Es sind politisch verwirrende Zeiten: Kulturschaffende, die sonst gern "Cancel Culture" beklagen, fordern den Ausschluss des israelischen Beitrags von der Venedig-Biennale, während der italienische Kulturminister, ein Politiker mit neofaschistischer Vergangenheit, die Forderung zurückgewiesen hat. "Nun hat sich, für viele wahr­schein­lich kontraintuitiv, der Kulturminister der rechten italienischen Regierung und damit oberste Verantwortliche der Biennale, Gennaro Sangiuliano, in seltener Eindeutigkeit geäußert und den Aufruf scharf verurteilt: Er sei 'inakzeptabel' und 'schändlich'", schreibt Stefan Trinks in der "FAZ". Und kann es sich offenbar nicht verkneifen, den rechten Politiker als Vorbild für die deutsche Kulturstaatsministerin Claudia Roth von den Grünen zu beschreiben. "Solche ohne Zögern und ohne Zweideutigkeiten formulierten Worte hätte man sich von Sangiulianos deutschem Pendant Claudia Roth zur Documenta oder Berlinale gewünscht.

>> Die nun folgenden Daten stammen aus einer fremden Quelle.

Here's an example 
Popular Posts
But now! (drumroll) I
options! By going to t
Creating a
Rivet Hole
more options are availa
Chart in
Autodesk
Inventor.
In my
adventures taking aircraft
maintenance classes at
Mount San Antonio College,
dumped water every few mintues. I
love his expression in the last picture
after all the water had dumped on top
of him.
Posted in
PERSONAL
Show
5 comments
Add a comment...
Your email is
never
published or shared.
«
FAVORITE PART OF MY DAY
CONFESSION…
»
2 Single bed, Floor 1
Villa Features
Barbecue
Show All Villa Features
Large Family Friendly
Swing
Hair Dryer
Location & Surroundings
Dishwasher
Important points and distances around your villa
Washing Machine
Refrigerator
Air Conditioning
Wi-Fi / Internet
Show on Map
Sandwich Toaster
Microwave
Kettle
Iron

Noch nach Bekanntwerden des ersten Antisemitismusskandals auf der Kasseler Weltkunstschau war da die Rede von 'spezifisch deutschen Fragen', gemeint waren wohl Befindlichkeiten; es gelte, auch 'entlegene Sichtweisen des globalen Südens' nachzuvollziehen. Nein, das muss man nicht – Antisemitismus ist, siehe den von Amerikanern wie Zyprioten unterzeichneten Aufruf der Anti-Israel-Allianz, ein internationales Problem. Gerade weil Roth nicht voll verantwortlich für die Documenta ist wie ihr italienischer Amtskollege für die Biennale, hätte sie umso freier und breiter den 2022 sich formierenden Anfängen eines neuen Antisemitismus wehren können."


Film 

Eine Verzerrung von historischen Fakten sieht Simon Akstinat in der "Welt" beim diesjährigen Gewinnerfilm der Berlinale, der Restitutions-Dokumentation "Dahomey" (lesen Sie unsere Rezension des Films hier). Darin geht es um die Rückgabe von 26 Raubkunst-Objekten aus der Kolonialzeit von Frankreich an das heutige Benin in Westafrika. Im Mittelpunkt steht der König Ghezo, der über das damalige Reich Dahomey herrschte und als Geisterstimme durch den Film führt. Akstinat wirft der Regisseurin Mati Diop vor, ihr Publikum im Unklaren darüber zu lassen "was das Königreich Dahomey, das dem preisgekrönten Film seinen Namen gab, überhaupt ist". "Das aber ist das mit Abstand Interessanteste an dem diesjährigen Wettbewerbsgewinner, der die Rückgabe afrikanischer Kunst thematisiert. Das westafrikanische Königreich Dahomey und sein König Ghezo waren die vielleicht größten und brutalsten afrikanischen Sklavenfänger überhaupt. Der Despot Ghezo herrschte nicht nur über mehr Sklaven als über freie Bürger, und zwang die Ware Mensch auf den leidvollen Marsch zur Küste, sondern ließ auch Gefangene, darunter Kinder, als Menschenopfer für seine Voodoo-Götter oder einfach zu seiner Belustigung ermorden." 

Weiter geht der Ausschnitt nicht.